## TRY IT:
Extract the passage of the Gyan Singh news report that runs from "Bengal House bids" to "Maru Memorial Trust.", copying it word for word.

## SELECTED EXCERPT:
▬▬▬

Bengal House bids adieu to Gyan Singh
Shubhadeep Choudhury
Tribune News Service
Kolkata, August 9
Bidhan Chandra Roy, the first premier of West Bengal in Independent India, was fond of Gyan Singh Sohanpal and had once advised him to go to Punjab and work on developing a constituency that would stand by him through thick and thin.
“But Gyan Singh was adamant. He said he would never leave Kharagpur, his birth place. And the constituency stood by him, sending him to the state Assembly a record 10 times,” recalled Bachan Singh Saral (70), a part-time journalist and general secretary of the Kamagata Maru Memorial Trust.
The body of Gyan Singh, who died at SSKM Hospital here yesterday, was brought to the Assembly today where MLAs and other dignitaries paid floral tributes to the veteran Congress politician. The Assembly, which was in session, was adjourned after the question hour as a mark of respect. Speaker Biman Banerjee said: “He was like a leader to all of us here.”

▬▬▬

## GIVEN ENTRIES:
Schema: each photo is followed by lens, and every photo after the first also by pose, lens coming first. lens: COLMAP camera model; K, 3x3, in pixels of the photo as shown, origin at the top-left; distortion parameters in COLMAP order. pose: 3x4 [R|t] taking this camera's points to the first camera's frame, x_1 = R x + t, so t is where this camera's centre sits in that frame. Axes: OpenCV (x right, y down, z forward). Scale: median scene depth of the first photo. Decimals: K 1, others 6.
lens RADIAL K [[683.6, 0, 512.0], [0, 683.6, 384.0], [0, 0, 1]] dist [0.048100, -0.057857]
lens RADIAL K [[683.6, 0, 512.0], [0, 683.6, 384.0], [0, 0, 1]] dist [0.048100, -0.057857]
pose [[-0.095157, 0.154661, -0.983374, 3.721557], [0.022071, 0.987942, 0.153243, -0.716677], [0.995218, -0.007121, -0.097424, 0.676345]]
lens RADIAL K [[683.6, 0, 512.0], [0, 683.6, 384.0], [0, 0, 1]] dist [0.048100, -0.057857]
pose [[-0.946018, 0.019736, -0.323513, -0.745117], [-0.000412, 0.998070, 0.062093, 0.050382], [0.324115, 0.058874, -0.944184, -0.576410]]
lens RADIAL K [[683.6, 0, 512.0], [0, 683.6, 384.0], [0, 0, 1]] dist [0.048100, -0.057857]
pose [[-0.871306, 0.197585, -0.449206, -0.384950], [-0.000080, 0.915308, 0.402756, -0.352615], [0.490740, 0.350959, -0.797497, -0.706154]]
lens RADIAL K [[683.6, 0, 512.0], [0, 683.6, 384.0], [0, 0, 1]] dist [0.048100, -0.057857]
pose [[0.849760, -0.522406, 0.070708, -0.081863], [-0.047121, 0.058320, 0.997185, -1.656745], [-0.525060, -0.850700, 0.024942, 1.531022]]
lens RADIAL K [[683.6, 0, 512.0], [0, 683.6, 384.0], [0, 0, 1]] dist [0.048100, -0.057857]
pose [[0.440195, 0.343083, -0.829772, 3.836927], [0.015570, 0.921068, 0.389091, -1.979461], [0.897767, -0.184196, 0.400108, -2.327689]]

▬▬▬

## TASK OUTPUT:
Bengal House bids adieu to Gyan Singh
Shubhadeep Choudhury
Tribune News Service
Kolkata, August 9
Bidhan Chandra Roy, the first premier of West Bengal in Independent India, was fond of Gyan Singh Sohanpal and had once advised him to go to Punjab and work on developing a constituency that would stand by him through thick and thin.
“But Gyan Singh was adamant. He said he would never leave Kharagpur, his birth place. And the constituency stood by him, sending him to the state Assembly a record 10 times,” recalled Bachan Singh Saral (70), a part-time journalist and general secretary of the Kamagata Maru Memorial Trust.